Mild-Mannered Canadian Fury

Doug Stephen is Politely Peeved

The Layer Style Diet

Tue, 31 Jul 2012 Ā«permalinkĀ»

Your simplest work is your best. True aesthetics are being hidden behind unneccessary gradients, shadows, and patterns.

Layer Style Diet presents a simple challenge: for one project only, be it a site, logo, icon set, or any other form of work, do not use any layer styles or effects.

I’ve been meaning to learn Pixelmator, and this seems like the perfect complement to that task; I have to do a redesign of a one-page landing for a client, and the plan is for something minimal. Pixelmator eschews a great many of the built-in features that Photoshop has, but in its place retains much of the same raw power.

One of the things that has kept me so attached to Photoshop for so long was its unbelievably powerful layer styles, but even before finding this pledge I was beginning to feel that I was using them as a crutch to introduce business and overdesigned UI elements in to my work as a way to “justify” my designs as being, well, professionally designed. Their power has also made it easy to be lazy and eschew creative approaches to problems in favor of rote technique reproduction.

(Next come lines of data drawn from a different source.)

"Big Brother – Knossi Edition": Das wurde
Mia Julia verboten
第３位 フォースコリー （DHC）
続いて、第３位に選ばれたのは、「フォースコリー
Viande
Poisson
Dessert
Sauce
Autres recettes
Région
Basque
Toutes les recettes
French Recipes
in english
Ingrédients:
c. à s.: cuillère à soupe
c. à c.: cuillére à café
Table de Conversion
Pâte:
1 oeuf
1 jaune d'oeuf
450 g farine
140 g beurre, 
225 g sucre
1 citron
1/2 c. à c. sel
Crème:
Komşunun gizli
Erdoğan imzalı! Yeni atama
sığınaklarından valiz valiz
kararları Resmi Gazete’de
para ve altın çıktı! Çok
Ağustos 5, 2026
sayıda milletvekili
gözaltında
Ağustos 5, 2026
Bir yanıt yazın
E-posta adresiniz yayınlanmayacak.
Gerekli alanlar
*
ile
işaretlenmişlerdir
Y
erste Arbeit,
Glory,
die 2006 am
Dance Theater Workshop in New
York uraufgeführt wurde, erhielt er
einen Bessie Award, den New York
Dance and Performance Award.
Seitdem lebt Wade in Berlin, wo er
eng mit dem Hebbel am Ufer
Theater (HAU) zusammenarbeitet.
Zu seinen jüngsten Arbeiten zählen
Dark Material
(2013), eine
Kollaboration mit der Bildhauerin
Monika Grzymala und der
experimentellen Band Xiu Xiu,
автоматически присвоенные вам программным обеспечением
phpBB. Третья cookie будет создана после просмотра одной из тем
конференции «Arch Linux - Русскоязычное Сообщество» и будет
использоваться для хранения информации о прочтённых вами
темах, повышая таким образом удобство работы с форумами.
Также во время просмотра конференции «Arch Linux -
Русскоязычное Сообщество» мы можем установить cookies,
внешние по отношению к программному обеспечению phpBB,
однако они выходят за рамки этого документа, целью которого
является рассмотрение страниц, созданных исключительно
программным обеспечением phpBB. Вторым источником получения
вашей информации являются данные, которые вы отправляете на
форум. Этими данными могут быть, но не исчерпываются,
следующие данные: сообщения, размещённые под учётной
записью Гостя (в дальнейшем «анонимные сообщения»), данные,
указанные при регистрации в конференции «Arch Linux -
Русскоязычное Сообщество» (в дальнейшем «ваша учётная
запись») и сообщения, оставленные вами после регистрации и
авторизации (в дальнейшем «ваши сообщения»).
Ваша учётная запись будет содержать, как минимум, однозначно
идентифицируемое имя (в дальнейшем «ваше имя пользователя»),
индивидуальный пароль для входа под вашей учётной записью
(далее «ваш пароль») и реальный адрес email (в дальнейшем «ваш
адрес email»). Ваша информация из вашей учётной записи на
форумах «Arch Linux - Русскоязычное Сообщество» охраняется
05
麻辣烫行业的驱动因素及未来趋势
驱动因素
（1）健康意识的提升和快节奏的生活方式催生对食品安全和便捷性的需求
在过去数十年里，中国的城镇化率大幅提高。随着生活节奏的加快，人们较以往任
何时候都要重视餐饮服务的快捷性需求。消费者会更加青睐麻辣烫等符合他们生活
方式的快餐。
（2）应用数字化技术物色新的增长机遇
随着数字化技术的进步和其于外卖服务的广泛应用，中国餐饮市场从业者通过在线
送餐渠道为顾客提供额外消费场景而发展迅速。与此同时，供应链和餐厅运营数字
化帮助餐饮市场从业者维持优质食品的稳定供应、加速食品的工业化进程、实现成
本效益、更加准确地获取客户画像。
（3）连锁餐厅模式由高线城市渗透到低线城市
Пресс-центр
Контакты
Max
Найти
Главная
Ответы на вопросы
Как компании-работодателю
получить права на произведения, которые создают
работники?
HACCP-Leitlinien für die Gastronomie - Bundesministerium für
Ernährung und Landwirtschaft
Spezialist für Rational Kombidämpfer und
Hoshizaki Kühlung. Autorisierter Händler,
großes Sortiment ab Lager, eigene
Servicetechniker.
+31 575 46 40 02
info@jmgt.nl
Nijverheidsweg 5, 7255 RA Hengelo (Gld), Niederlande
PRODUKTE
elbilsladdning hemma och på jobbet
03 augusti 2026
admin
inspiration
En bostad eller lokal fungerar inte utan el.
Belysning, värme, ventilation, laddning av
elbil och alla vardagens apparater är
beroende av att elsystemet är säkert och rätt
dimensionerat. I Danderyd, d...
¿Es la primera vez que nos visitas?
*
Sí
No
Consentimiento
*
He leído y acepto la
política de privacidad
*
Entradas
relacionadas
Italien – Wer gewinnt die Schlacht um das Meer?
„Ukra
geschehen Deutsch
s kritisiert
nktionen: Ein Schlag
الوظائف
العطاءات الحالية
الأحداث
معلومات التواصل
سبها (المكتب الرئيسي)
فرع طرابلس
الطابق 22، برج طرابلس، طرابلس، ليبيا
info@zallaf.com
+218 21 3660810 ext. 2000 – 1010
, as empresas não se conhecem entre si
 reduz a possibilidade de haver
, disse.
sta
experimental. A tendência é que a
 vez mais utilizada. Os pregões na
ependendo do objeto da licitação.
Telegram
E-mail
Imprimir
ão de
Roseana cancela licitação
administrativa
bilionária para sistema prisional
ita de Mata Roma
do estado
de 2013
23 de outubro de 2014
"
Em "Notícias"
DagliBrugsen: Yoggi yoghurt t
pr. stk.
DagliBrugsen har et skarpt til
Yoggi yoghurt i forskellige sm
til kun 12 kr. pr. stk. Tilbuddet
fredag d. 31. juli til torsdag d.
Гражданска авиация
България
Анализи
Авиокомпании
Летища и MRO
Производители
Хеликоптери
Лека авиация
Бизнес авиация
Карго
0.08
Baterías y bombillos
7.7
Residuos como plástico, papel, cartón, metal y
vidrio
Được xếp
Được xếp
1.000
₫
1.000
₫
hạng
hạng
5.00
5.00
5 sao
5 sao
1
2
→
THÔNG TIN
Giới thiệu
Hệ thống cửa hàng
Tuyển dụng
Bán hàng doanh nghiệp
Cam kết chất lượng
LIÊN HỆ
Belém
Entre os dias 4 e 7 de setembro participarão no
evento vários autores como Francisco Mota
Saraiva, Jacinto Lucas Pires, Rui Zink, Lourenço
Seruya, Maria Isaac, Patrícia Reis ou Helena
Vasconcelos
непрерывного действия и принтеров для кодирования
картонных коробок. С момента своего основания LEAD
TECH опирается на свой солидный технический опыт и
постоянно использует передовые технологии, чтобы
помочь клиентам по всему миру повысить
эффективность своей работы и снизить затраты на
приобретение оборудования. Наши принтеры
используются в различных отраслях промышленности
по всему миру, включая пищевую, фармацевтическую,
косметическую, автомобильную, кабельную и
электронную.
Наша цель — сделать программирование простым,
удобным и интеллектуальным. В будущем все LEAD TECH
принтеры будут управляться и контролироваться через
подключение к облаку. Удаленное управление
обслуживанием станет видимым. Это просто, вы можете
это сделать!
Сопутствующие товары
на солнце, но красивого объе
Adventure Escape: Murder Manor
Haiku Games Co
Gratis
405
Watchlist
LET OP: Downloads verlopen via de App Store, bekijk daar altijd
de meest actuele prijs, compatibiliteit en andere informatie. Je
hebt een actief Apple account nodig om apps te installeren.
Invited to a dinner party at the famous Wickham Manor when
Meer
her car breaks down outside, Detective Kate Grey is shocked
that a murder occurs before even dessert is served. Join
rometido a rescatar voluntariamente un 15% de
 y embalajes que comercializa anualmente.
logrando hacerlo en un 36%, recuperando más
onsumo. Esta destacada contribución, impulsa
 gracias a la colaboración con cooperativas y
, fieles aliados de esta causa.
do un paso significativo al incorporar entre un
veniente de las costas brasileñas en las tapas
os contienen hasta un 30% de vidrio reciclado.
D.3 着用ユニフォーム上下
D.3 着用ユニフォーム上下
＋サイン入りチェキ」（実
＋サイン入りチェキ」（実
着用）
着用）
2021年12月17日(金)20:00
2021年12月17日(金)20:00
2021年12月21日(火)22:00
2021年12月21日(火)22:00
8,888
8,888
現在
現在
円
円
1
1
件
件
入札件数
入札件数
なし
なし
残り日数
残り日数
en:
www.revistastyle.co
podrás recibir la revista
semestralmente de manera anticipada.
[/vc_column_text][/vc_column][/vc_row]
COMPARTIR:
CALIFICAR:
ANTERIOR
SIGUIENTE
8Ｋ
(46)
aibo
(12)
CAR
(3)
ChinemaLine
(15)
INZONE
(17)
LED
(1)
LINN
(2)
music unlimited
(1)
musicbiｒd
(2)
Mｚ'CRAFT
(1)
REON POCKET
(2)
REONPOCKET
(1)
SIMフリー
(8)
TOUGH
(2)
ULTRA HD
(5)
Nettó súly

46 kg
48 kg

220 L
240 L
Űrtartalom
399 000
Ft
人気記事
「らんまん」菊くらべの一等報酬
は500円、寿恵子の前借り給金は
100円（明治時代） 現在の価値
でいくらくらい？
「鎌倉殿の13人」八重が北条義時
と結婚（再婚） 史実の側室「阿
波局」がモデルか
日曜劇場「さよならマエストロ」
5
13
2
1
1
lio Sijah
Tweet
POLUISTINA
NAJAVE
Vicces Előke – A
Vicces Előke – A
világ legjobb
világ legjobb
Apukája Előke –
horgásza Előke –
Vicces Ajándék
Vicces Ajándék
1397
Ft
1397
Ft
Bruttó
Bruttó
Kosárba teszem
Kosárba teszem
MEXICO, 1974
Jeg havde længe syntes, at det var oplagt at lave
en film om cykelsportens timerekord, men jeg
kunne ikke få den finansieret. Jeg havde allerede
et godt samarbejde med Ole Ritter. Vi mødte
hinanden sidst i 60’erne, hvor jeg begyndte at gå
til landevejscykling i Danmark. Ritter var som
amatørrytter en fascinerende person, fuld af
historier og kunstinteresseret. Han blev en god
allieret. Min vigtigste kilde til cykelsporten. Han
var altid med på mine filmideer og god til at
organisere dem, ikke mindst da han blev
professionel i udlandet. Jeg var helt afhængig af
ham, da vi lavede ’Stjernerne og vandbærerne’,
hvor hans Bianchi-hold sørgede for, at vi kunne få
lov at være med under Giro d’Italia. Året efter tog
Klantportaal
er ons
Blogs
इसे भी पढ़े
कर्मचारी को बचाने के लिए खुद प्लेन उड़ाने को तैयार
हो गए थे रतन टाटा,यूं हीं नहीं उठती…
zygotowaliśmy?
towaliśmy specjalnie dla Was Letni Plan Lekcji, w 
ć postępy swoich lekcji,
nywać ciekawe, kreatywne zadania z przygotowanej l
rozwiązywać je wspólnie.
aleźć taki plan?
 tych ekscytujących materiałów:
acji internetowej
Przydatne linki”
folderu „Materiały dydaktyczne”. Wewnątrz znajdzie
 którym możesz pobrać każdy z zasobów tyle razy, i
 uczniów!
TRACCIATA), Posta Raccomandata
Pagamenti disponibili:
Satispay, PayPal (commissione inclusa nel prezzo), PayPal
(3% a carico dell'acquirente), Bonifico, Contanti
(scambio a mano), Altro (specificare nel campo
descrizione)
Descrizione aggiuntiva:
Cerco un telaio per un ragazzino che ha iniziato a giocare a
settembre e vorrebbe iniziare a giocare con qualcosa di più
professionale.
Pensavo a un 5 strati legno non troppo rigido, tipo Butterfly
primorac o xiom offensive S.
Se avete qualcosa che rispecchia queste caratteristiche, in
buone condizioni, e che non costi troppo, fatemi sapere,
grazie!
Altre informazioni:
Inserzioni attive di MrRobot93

For what it’s worth, Mild-Mannered Canadian Fury was an experiment in minimalist workflow for me, completely abandoning a “traditional” graphical design process in favor of modern and less involved tools. I made no sketches and never opened Photoshop once, except to clip out a screen-shot to create the favicon. The site was conceived by rapidly prototyping designs in pure CSS, and any time I went to seek an outside opinion I would simply take screenshots of elements that I wanted examined in a vacuum. It was a surprisingly rewarding design process, and one I would go through again designing simpler web properties.